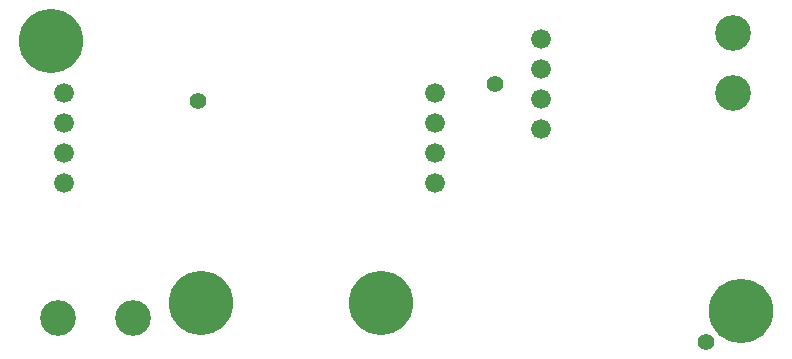
<source format=gbs>
G04*
G04 #@! TF.GenerationSoftware,Altium Limited,Altium Designer,22.9.1 (49)*
G04*
G04 Layer_Color=16711935*
%FSLAX25Y25*%
%MOIN*%
G70*
G04*
G04 #@! TF.SameCoordinates,DEE7DE5E-5230-4543-89B2-9CAB29215946*
G04*
G04*
G04 #@! TF.FilePolarity,Negative*
G04*
G01*
G75*
%ADD20C,0.06591*%
%ADD21C,0.21400*%
%ADD22C,0.21460*%
%ADD23C,0.11928*%
%ADD24C,0.05591*%
D20*
X117000Y190000D02*
D03*
Y180000D02*
D03*
Y170000D02*
D03*
Y160000D02*
D03*
X276000Y208000D02*
D03*
Y198000D02*
D03*
Y188000D02*
D03*
Y178000D02*
D03*
X240500Y190000D02*
D03*
Y180000D02*
D03*
Y170000D02*
D03*
Y160000D02*
D03*
D21*
X222500Y120000D02*
D03*
X162500D02*
D03*
X112500Y207500D02*
D03*
D22*
X342500Y117500D02*
D03*
D23*
X340000Y190000D02*
D03*
Y210000D02*
D03*
X140000Y115000D02*
D03*
X115000D02*
D03*
D24*
X161500Y187500D02*
D03*
X260500Y193000D02*
D03*
X331000Y107000D02*
D03*
M02*

</source>
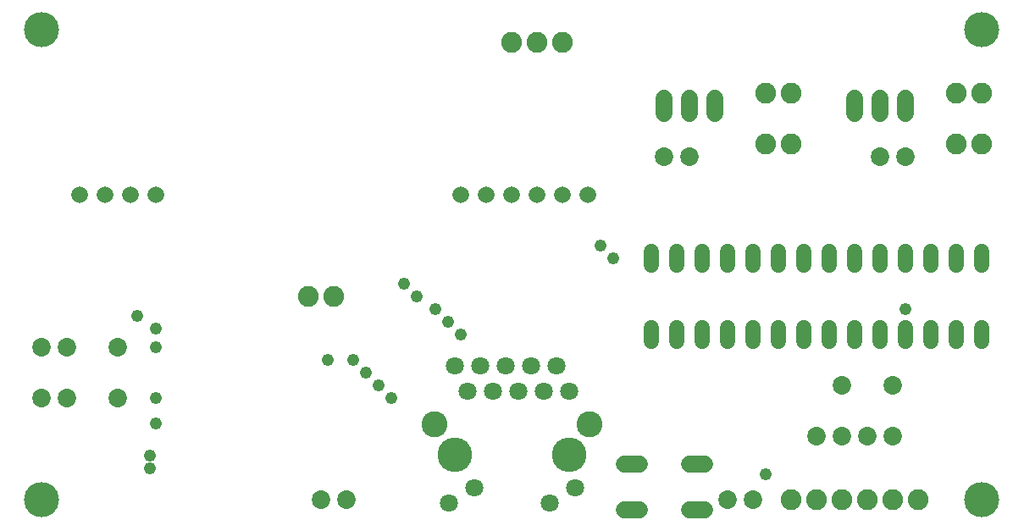
<source format=gbs>
G75*
%MOIN*%
%OFA0B0*%
%FSLAX24Y24*%
%IPPOS*%
%LPD*%
%AMOC8*
5,1,8,0,0,1.08239X$1,22.5*
%
%ADD10C,0.0730*%
%ADD11C,0.0680*%
%ADD12C,0.0820*%
%ADD13C,0.1380*%
%ADD14C,0.0654*%
%ADD15C,0.1025*%
%ADD16C,0.0710*%
%ADD17C,0.1360*%
%ADD18C,0.0600*%
%ADD19C,0.0480*%
D10*
X001680Y007000D03*
X002680Y007000D03*
X004680Y007000D03*
X004680Y009000D03*
X002680Y009000D03*
X001680Y009000D03*
X012680Y003000D03*
X013680Y003000D03*
X028680Y003000D03*
X029680Y003000D03*
X032180Y005500D03*
X033180Y005500D03*
X034180Y005500D03*
X035180Y005500D03*
X035180Y007500D03*
X033180Y007500D03*
X034680Y016500D03*
X035680Y016500D03*
X027180Y016500D03*
X026180Y016500D03*
D11*
X026180Y018200D02*
X026180Y018800D01*
X027180Y018800D02*
X027180Y018200D01*
X028180Y018200D02*
X028180Y018800D01*
X033680Y018800D02*
X033680Y018200D01*
X034680Y018200D02*
X034680Y018800D01*
X035680Y018800D02*
X035680Y018200D01*
X027760Y004390D02*
X027160Y004390D01*
X025200Y004390D02*
X024600Y004390D01*
X024600Y002610D02*
X025200Y002610D01*
X027160Y002610D02*
X027760Y002610D01*
D12*
X031180Y003000D03*
X032180Y003000D03*
X033180Y003000D03*
X034180Y003000D03*
X035180Y003000D03*
X036180Y003000D03*
X013180Y011000D03*
X012180Y011000D03*
X020180Y021000D03*
X021180Y021000D03*
X022180Y021000D03*
X030180Y019000D03*
X031180Y019000D03*
X031180Y017000D03*
X030180Y017000D03*
X037680Y017000D03*
X038680Y017000D03*
X038680Y019000D03*
X037680Y019000D03*
D13*
X001680Y003000D03*
X001680Y021500D03*
X038680Y021500D03*
X038680Y003000D03*
D14*
X023180Y015000D03*
X022180Y015000D03*
X021180Y015000D03*
X020180Y015000D03*
X019180Y015000D03*
X018180Y015000D03*
X006180Y015000D03*
X005180Y015000D03*
X004180Y015000D03*
X003180Y015000D03*
D15*
X017129Y005988D03*
X023231Y005988D03*
D16*
X022430Y007283D03*
X021430Y007283D03*
X020430Y007283D03*
X019430Y007283D03*
X018430Y007283D03*
X017930Y008283D03*
X018930Y008283D03*
X019930Y008283D03*
X020930Y008283D03*
X021930Y008283D03*
X022670Y003457D03*
X021670Y002858D03*
X018690Y003457D03*
X017690Y002858D03*
D17*
X017930Y004787D03*
X022430Y004787D03*
D18*
X025680Y009240D02*
X025680Y009760D01*
X026680Y009760D02*
X026680Y009240D01*
X027680Y009240D02*
X027680Y009760D01*
X028680Y009760D02*
X028680Y009240D01*
X029680Y009240D02*
X029680Y009760D01*
X030680Y009760D02*
X030680Y009240D01*
X031680Y009240D02*
X031680Y009760D01*
X032680Y009760D02*
X032680Y009240D01*
X033680Y009240D02*
X033680Y009760D01*
X034680Y009760D02*
X034680Y009240D01*
X035680Y009240D02*
X035680Y009760D01*
X036680Y009760D02*
X036680Y009240D01*
X037680Y009240D02*
X037680Y009760D01*
X038680Y009760D02*
X038680Y009240D01*
X038680Y012240D02*
X038680Y012760D01*
X037680Y012760D02*
X037680Y012240D01*
X036680Y012240D02*
X036680Y012760D01*
X035680Y012760D02*
X035680Y012240D01*
X034680Y012240D02*
X034680Y012760D01*
X033680Y012760D02*
X033680Y012240D01*
X032680Y012240D02*
X032680Y012760D01*
X031680Y012760D02*
X031680Y012240D01*
X030680Y012240D02*
X030680Y012760D01*
X029680Y012760D02*
X029680Y012240D01*
X028680Y012240D02*
X028680Y012760D01*
X027680Y012760D02*
X027680Y012240D01*
X026680Y012240D02*
X026680Y012760D01*
X025680Y012760D02*
X025680Y012240D01*
D19*
X024180Y012500D03*
X023680Y013000D03*
X017680Y010000D03*
X017180Y010500D03*
X016430Y011000D03*
X015930Y011500D03*
X018180Y009500D03*
X014930Y007500D03*
X014430Y008000D03*
X013930Y008500D03*
X012930Y008500D03*
X015430Y007000D03*
X006180Y007000D03*
X006180Y006000D03*
X005930Y004750D03*
X005930Y004250D03*
X006180Y009000D03*
X006180Y009750D03*
X005430Y010250D03*
X030180Y004000D03*
X035680Y010500D03*
M02*

</source>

++++++++

Would you copy, unchanged, the stretch of the records above that begins at the line containing "X028180Y018200D02*" and ends at the line containing "X033180Y003000D03*", and only that?

X028180Y018200D02*
X028180Y018800D01*
X033680Y018800D02*
X033680Y018200D01*
X034680Y018200D02*
X034680Y018800D01*
X035680Y018800D02*
X035680Y018200D01*
X027760Y004390D02*
X027160Y004390D01*
X025200Y004390D02*
X024600Y004390D01*
X024600Y002610D02*
X025200Y002610D01*
X027160Y002610D02*
X027760Y002610D01*
D12*
X031180Y003000D03*
X032180Y003000D03*
X033180Y003000D03*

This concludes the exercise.